Non riuscivamo più a coprire tutto il tennis che si gioca in tutto il mondo, incessantemente, a tutti i fusi orari e proprio i successi dei tennisti italiani – con alcuni stakanovisti come il nostro Sinner che nella rincorsa alle finali ATP ha giocato un torneo dopo l’altro – ci hanno costretto a passare da due turni redazionali al giorno di 4-5 ore al giorno (uno al mattino e l’altro a pomeriggio-sera) a tre turni per tutti i nostri collaboratori part-time, 9-13, 13-18, 18-23 circa. Se dovessimo avere 21 turni coperti da almeno due collaboratori, significherebbe avere 42 ragazzi impegnati su Ubitennis anche pochissime volte a settimana. Il vero problema sta nel coordinare tutte le forze.
Per questo motivo stiamo allargando il numero dei collaboratori, visto che c’è anche chi si dichiara disponibile per soli due turni alla settimana e nessuno ci può dare mano per tutti i giorni… Chi volesse imparare un mestiere, senza la pretesa di arricchirsi, può segnalarsi a direttaubitennis@gmail.com.

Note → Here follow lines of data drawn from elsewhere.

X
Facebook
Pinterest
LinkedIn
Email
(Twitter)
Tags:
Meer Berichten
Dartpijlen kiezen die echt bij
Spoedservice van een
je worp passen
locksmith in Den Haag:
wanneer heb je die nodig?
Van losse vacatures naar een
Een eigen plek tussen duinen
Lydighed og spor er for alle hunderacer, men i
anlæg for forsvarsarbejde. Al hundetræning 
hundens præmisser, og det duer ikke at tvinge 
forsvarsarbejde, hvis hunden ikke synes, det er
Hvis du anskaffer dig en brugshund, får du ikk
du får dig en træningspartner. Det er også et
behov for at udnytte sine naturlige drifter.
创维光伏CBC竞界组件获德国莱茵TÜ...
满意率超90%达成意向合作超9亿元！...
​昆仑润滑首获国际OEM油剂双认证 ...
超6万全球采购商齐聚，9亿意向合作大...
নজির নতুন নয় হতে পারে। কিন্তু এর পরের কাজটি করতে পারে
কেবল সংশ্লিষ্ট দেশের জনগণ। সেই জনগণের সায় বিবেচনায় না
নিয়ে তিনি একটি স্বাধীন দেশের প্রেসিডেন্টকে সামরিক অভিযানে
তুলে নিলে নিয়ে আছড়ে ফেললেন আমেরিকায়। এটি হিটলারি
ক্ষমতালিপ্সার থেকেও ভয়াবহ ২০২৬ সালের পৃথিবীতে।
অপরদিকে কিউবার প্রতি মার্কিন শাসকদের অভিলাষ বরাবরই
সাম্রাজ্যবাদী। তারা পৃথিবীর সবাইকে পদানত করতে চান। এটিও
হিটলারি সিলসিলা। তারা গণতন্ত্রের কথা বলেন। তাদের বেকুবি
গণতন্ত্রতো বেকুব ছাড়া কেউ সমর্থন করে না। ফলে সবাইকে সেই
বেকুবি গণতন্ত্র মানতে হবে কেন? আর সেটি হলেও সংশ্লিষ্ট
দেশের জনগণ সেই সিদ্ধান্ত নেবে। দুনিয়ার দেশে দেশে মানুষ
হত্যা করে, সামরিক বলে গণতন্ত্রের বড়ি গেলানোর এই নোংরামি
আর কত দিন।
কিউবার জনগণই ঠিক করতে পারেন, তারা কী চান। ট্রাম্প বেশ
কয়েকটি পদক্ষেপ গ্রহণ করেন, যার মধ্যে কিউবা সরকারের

Nelle previsioni per il 2022 mi aspetto che Jannik Sinner faccia ancora passi avanti in classifica. Forse entrerà tra i top 5. E insomma sarà a Torino senza entrare dalla porta di servizio come è accaduto quest’anno. E così spero proprio che avremo due italiani, lui e Berrettini fra i protagonisti delle ATP Finals. E sarebbe bello che il PalaAlpi potesse essere riempito in ogni ordine di posti.
Tanti cari e affettuosi auguri a tutti i lettori che condividono con noi la grande passione per questo magnifico sport e grazie naturalmente a tutti quanti ci consentono di seguirlo al meglio, giorno dopo giorno, a Natale, Capodanno, Pasqua e Ferragosto, senza soluzioni di continuità.